I didn’t aggressively optimise for cost, but a few strategies helped. Sending an identical system prompt separately meant it was charged as cached input tokens at a discounted rate. I also used OpenAI’s recently launched flex strategy, which trades latency for a 50% cost reduction. Despite the lower priority, most requests completed in under a minute, with no issues.
Cost has often discouraged me from experimenting with AI in personal projects. Given how far a few cents can go, I’ll treat this as much less of a barrier going forward.
Model performance
In keeping with the experimental nature of this project, the evaluation itself is imperfect and largely unvetted. However, I tested a range of models throughout development.
Both GPT 4o-mini and GPT 5-mini were used during prototyping. They were staggeringly cheap for the volume processed and reliably handled parsing, grading, and basic reasoning. That said, the output felt somewhat generic and surface-level.
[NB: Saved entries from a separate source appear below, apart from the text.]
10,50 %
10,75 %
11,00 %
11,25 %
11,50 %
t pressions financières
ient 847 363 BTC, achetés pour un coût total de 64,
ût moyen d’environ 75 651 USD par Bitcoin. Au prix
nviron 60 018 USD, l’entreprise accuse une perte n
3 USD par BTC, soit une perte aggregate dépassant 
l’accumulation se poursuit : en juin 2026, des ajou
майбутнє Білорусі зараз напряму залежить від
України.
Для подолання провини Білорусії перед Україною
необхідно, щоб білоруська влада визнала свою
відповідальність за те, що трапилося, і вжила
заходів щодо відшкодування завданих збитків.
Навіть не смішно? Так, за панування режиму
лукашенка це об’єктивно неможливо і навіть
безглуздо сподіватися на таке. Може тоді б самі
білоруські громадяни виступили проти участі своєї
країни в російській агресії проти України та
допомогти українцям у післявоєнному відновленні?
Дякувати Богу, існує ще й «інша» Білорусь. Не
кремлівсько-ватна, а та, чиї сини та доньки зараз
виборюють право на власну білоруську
As part of the build, I trialled several higher-end reasoning models to use for the final run. I ruled out GPT 5.2, still a bit rich for my blood, and tested o4, o4-mini, GPT 5, and GPT 5.1 on subsets of data.
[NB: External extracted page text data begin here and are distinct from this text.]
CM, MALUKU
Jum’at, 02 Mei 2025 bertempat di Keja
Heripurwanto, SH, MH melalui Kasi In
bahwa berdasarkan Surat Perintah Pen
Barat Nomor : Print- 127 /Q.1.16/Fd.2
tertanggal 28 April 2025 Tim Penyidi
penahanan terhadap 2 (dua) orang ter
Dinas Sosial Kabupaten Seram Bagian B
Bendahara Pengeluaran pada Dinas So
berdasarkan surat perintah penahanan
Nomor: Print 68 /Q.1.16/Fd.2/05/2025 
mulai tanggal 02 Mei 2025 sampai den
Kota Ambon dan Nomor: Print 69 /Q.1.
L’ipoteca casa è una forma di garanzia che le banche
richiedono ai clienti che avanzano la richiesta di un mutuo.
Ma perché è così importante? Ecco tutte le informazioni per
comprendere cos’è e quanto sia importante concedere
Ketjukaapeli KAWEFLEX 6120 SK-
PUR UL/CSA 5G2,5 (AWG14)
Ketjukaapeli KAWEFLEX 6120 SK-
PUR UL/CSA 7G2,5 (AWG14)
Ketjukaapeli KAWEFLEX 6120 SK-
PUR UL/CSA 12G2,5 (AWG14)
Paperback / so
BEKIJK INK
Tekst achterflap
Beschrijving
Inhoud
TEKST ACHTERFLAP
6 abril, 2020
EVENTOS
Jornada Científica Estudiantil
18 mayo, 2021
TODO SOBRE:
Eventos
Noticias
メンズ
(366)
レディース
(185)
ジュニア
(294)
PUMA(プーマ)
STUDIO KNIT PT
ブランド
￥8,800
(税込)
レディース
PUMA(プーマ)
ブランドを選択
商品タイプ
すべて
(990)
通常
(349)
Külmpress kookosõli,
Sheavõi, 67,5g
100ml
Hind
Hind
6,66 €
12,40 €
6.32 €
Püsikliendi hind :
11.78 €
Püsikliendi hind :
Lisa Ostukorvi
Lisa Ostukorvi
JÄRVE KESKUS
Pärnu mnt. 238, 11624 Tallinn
The o4 models didn’t meaningfully improve results and tended to cluster grades around B–C. GPT 5 produced better analysis but was overly verbose, ignoring prompt constraints and returning 20+ bullet points per section. GPT 5.1 struck the best balance: still slightly verbose, but noticeably stronger in depth and insight.
Given the breadth of political and historical data these models are trained on, some alignment with mainstream analysis is inevitable. However, GPT 5.1 surfaced more nuanced findings beyond headline figures and dominant narratives, which aligned best with the project’s goals.
Beyond novel analysis
This application of the LLM-as-a-judge technique felt conceptually different from most generative AI tooling today. While many LLM use cases are tactical and immediate, this approach benefits from a longer time horizon. With hindsight, patterns emerge more clearly - what worked, what didn’t, and why.
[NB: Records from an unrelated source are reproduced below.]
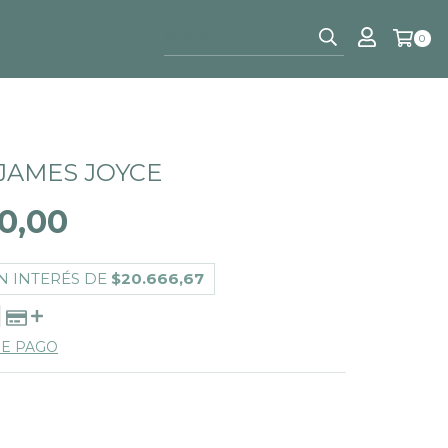
0
 JAMES JOYCE
0,00
N INTERÉS DE
$20.666,67
DE PAGO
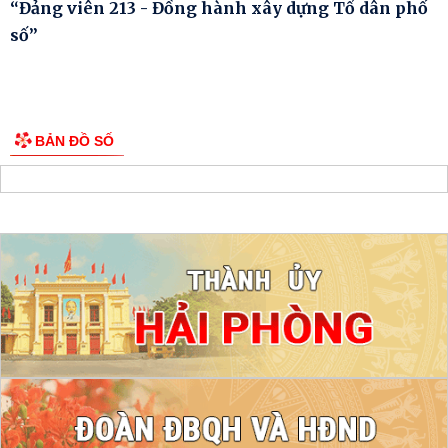
“Đảng viên 213 - Đồng hành xây dựng Tổ dân phố
số”
BẢN ĐỒ SỐ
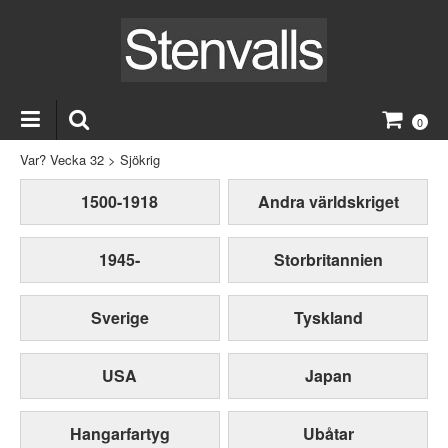
0
Var? Vecka 32
>
Sjökrig
1500-1918
Andra världskriget
1945-
Storbritannien
Sverige
Tyskland
USA
Japan
Hangarfartyg
Ubåtar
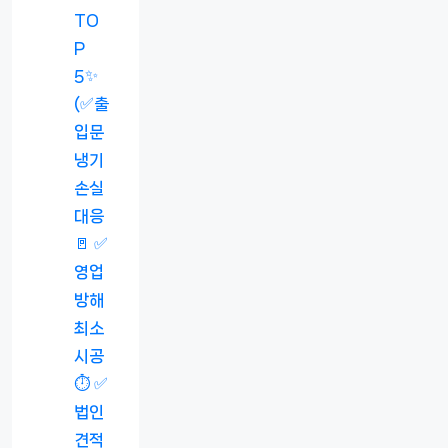
TO
P
5✨
(✅출
입문
냉기
손실
대응
🚪 ✅
영업
방해
최소
시공
⏱️ ✅
법인
견적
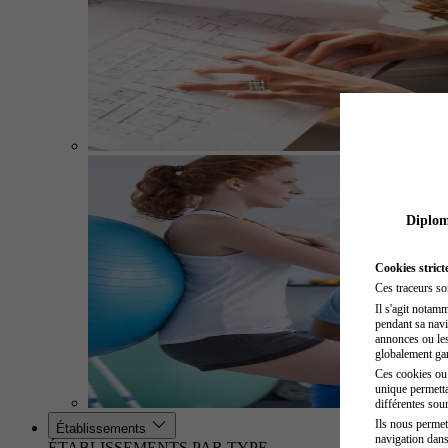
Diplome
Cookies strict
Ces traceurs so
Il s'agit notam
pendant sa navig
annonces ou les 
globalement gara
Ces cookies ou t
unique permetta
différentes sour
Ils nous permet
Établissements
navigation dans
ÉTABLISSEMENTS PAR TYPE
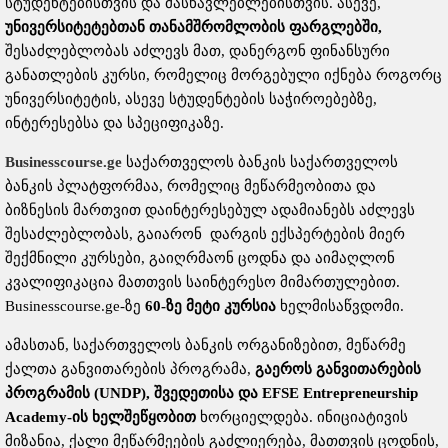
სტუდენტებისთვის და მასწავლებლებისთვის. ასევე,
უნივერსიტეტებთან
თანამშრომლობის
ფარგლებში
,
შესაძლებლობას აძლევს მათ, დანერგონ ფინანსური
განათლების კურსი, რომელიც მორგებული იქნება როგორც
უნივერსიტეტის, ასევე სტუდენტების საჭიროებებზე,
ინტერესებსა და სპეციფიკაზე.
Businesscourse.ge
საქართველოს ბანკის საქართველოს
ბანკის პლატფორმაა, რომელიც მეწარმეობითა და
ბიზნესის მართვით დაინტერესებულ ადამიანებს აძლევს
შესაძლებლობას, გაიარონ დარგის ექსპერტების მიერ
შექმნილი კურსები, გაიღრმაონ ცოდნა და აიმაღლონ
კვალიფიკაცია მათთვის საინტერესო მიმართულებით.
Businesscourse.ge-ზე
60-
ზე
მეტი
კურსია
ხელმისაწვდომი.
ამასთან, საქართველოს ბანკის ორგანიზებით, მეწარმე
ქალთა განვითარების პროგრამა,
გაეროს
განვითარების
პროგრამის
(UNDP),
შვედეთისა
და
EFSE Entrepreneurship
Academy-
ის
ხელშეწყობით
ხორციელდება. ინიციატივის
მიზანია, ქალი მეწარმეების გაძლიერება, მათთვის ცოდნის,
While the political experiment is fun, it’s probably not the most impactful application. A more obvious use case is in retrospectives. Not to replace people or eliminate discussion, but to complement it.
One risk in retrospectives is outcome bias: if a feature ships with a bug, something must have gone wrong. That isn’t always true. Emotional responses can distort reasoning and decision-making. An LLM, given appropriate context - assumptions, expectations, constraints, outcomes - could provide a parallel, more detached analysis of process compared with the result. Flawed assumptions that coincidentally led to success can be surfaced. Outliers generate less noise, and genuine procedural issues become clearer.
LLMs are particularly good at finding needles in haystacks. When signals are buried in noise - logs, documents, discussions - an LLM-as-a-judge approach can surface what actually mattered. Combined with real outcome data and a longer lens, this can elevate retrospective insight.
In my project, some names stood out. Beyond hundreds of heads of state and sweeping headline policies, individuals like Jennie Lee, instrumental in the creation of the Open University, rose to the top—highlighting where lasting impact truly lay, cutting through the volume of noise.
That said, after 10+ million tokens, 1,000 API calls, and a day of development, I’ve had to accept that the AI overlords disagree with my view of British political history. Margaret Thatcher scores an A-, while Harold Wilson earns a respectable B+. The process, however, was valuable; even if the conclusion wasn’t what I hoped for.
Disclaimer
This was a vibe-coded, slapdash piece of political analysis, intended more as an exploration of an AI-based evaluation technique than a rigorously scrutinised political argument. It’s flawed in many ways—particularly due to biases in training data and the inherent limitations of LLM outputs.